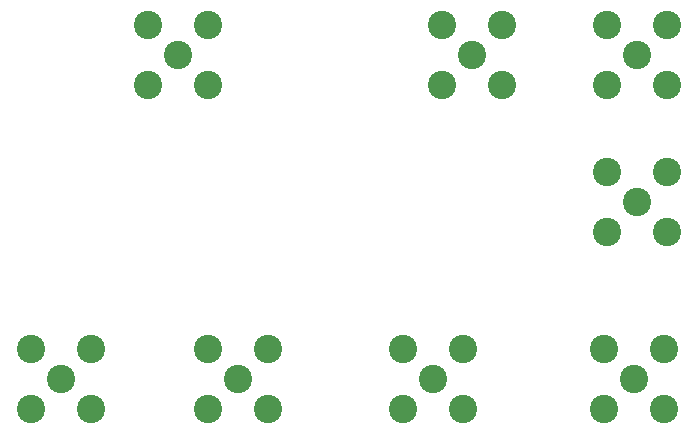
<source format=gbs>
G04 (created by PCBNEW (2013-may-18)-stable) date 2014年01月29日 星期三 11时55分50秒*
%MOIN*%
G04 Gerber Fmt 3.4, Leading zero omitted, Abs format*
%FSLAX34Y34*%
G01*
G70*
G90*
G04 APERTURE LIST*
%ADD10C,0.00590551*%
%ADD11C,0.0944882*%
G04 APERTURE END LIST*
G54D10*
G54D11*
X70950Y-46550D03*
X69950Y-47550D03*
X69950Y-45550D03*
X71950Y-45550D03*
X71950Y-47550D03*
X71050Y-40650D03*
X70050Y-41650D03*
X70050Y-39650D03*
X72050Y-39650D03*
X72050Y-41650D03*
X64250Y-46550D03*
X63250Y-47550D03*
X63250Y-45550D03*
X65250Y-45550D03*
X65250Y-47550D03*
X71050Y-35750D03*
X70050Y-36750D03*
X70050Y-34750D03*
X72050Y-34750D03*
X72050Y-36750D03*
X65550Y-35750D03*
X64550Y-36750D03*
X64550Y-34750D03*
X66550Y-34750D03*
X66550Y-36750D03*
X55750Y-35750D03*
X54750Y-36750D03*
X54750Y-34750D03*
X56750Y-34750D03*
X56750Y-36750D03*
X51850Y-46550D03*
X50850Y-47550D03*
X50850Y-45550D03*
X52850Y-45550D03*
X52850Y-47550D03*
X57750Y-46550D03*
X56750Y-47550D03*
X56750Y-45550D03*
X58750Y-45550D03*
X58750Y-47550D03*
M02*

</source>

» **Work item**
Write the records out again exactly; none of the pictures belong in the copy.

» **Task output**
<source format=gbs>
G04 (created by PCBNEW (2013-may-18)-stable) date 2014年01月29日 星期三 11时55分50秒*
%MOIN*%
G04 Gerber Fmt 3.4, Leading zero omitted, Abs format*
%FSLAX34Y34*%
G01*
G70*
G90*
G04 APERTURE LIST*
%ADD10C,0.00590551*%
%ADD11C,0.0944882*%
G04 APERTURE END LIST*
G54D10*
G54D11*
X70950Y-46550D03*
X69950Y-47550D03*
X69950Y-45550D03*
X71950Y-45550D03*
X71950Y-47550D03*
X71050Y-40650D03*
X70050Y-41650D03*
X70050Y-39650D03*
X72050Y-39650D03*
X72050Y-41650D03*
X64250Y-46550D03*
X63250Y-47550D03*
X63250Y-45550D03*
X65250Y-45550D03*
X65250Y-47550D03*
X71050Y-35750D03*
X70050Y-36750D03*
X70050Y-34750D03*
X72050Y-34750D03*
X72050Y-36750D03*
X65550Y-35750D03*
X64550Y-36750D03*
X64550Y-34750D03*
X66550Y-34750D03*
X66550Y-36750D03*
X55750Y-35750D03*
X54750Y-36750D03*
X54750Y-34750D03*
X56750Y-34750D03*
X56750Y-36750D03*
X51850Y-46550D03*
X50850Y-47550D03*
X50850Y-45550D03*
X52850Y-45550D03*
X52850Y-47550D03*
X57750Y-46550D03*
X56750Y-47550D03*
X56750Y-45550D03*
X58750Y-45550D03*
X58750Y-47550D03*
M02*

</source>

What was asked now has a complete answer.